Text section:
┄┄┄┄┄┄┄┄┄┄┄┄┄┄┄┄┄┄┄┄

Captain Barbara Campbell's many notable achievements include being awarded the Merchant Navy Medal and the Nautilus Victoria Drummond award. She describes her most recent role on tall ships training vessels, as well as providing insights into her four decades at sea. Although her cadetship was largely in cargo ships, she spent eight years on cruises ships, seven years in ro-ro ferries and the last 23 years in sail training ships.

What is a typical day in your job?

I would generally get up at some stage during the night watches, especially if I felt a change in motion of the ship or an increase in the wind.

I am up at 07.00hrs to go to the bridge to check the ship's position, the weather forecasts and the crew. After discussing the plans for the day with the Mate, I would walk round the deck, visit the galley and make a drink before heading for a shower. Breakfast is at 08.00hrs followed by the morning meeting. This meeting is attended by the permanent crew, volunteer crew and four watch leaders from what we call the 'voyage crew'. The morning meeting allows the plans for the day to be promulgated plus the opportunity to find out any defects or problems which may have cropped up.

┄┄┄┄┄┄┄┄┄┄┄┄┄┄┄┄┄┄┄┄

Exercise tasks:
[1] Rewrite the passage on Captain Barbara Campbell's career starting at "Captain Barbara Campbell's" and ending at "in the wind.", with "cargo ships" changed to "bulk carriers".
[2] From the records, transcribe the lines starting at the line that contains "This screenshot has width=512, height=384. Describe" and ending at the line that contains "In the image, white", without changing anything.
The text above and the records after it are unrelated material.

┄┄┄┄┄┄┄┄┄┄┄┄┄┄┄┄┄┄┄┄

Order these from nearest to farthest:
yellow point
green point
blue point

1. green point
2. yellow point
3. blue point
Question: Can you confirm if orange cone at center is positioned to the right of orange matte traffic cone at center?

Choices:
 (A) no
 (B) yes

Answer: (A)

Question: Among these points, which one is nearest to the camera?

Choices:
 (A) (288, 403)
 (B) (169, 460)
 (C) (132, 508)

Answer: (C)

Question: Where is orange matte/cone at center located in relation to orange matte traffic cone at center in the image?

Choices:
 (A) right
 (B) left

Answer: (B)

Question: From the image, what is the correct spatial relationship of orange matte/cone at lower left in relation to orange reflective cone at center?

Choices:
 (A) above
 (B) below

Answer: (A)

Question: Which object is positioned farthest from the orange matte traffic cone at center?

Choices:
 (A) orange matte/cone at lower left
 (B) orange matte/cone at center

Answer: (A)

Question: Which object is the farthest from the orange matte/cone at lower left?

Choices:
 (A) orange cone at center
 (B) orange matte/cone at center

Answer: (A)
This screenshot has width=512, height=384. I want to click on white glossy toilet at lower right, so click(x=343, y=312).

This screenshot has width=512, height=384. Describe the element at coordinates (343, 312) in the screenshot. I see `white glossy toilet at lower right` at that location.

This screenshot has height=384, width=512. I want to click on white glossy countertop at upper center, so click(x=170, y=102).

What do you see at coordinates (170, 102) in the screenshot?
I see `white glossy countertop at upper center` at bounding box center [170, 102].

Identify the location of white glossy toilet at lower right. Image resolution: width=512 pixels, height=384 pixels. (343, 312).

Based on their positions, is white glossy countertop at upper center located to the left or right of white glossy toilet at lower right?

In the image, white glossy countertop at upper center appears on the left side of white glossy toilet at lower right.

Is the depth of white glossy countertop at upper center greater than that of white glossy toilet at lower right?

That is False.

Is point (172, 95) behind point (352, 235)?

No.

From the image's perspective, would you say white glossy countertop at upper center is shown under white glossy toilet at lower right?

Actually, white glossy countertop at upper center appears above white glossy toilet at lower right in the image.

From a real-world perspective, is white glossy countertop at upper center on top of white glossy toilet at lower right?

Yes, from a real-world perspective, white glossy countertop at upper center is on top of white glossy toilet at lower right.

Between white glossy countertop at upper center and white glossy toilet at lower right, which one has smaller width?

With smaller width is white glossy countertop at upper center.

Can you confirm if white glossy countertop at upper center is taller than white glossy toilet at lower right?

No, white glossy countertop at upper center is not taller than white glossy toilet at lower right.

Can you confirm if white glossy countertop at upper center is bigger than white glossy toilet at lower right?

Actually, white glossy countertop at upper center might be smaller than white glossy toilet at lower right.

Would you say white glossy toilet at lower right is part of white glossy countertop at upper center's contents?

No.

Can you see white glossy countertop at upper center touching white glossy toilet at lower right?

┄┄┄┄┄┄┄┄┄┄┄┄┄┄┄┄┄┄┄┄

Answers in order:
[1]
Captain Barbara Campbell's many notable achievements include being awarded the Merchant Navy Medal and the Nautilus Victoria Drummond award. She describes her most recent role on tall ships training vessels, as well as providing insights into her four decades at sea. Although her cadetship was largely in bulk carriers, she spent eight years on cruises ships, seven years in ro-ro ferries and the last 23 years in sail training ships.

What is a typical day in your job?

I would generally get up at some stage during the night watches, especially if I felt a change in motion of the ship or an increase in the wind.

[2]
This screenshot has width=512, height=384. Describe the element at coordinates (343, 312) in the screenshot. I see `white glossy toilet at lower right` at that location.

This screenshot has height=384, width=512. I want to click on white glossy countertop at upper center, so click(x=170, y=102).

What do you see at coordinates (170, 102) in the screenshot?
I see `white glossy countertop at upper center` at bounding box center [170, 102].

Identify the location of white glossy toilet at lower right. Image resolution: width=512 pixels, height=384 pixels. (343, 312).

Based on their positions, is white glossy countertop at upper center located to the left or right of white glossy toilet at lower right?

In the image, white glossy countertop at upper center appears on the left side of white glossy toilet at lower right.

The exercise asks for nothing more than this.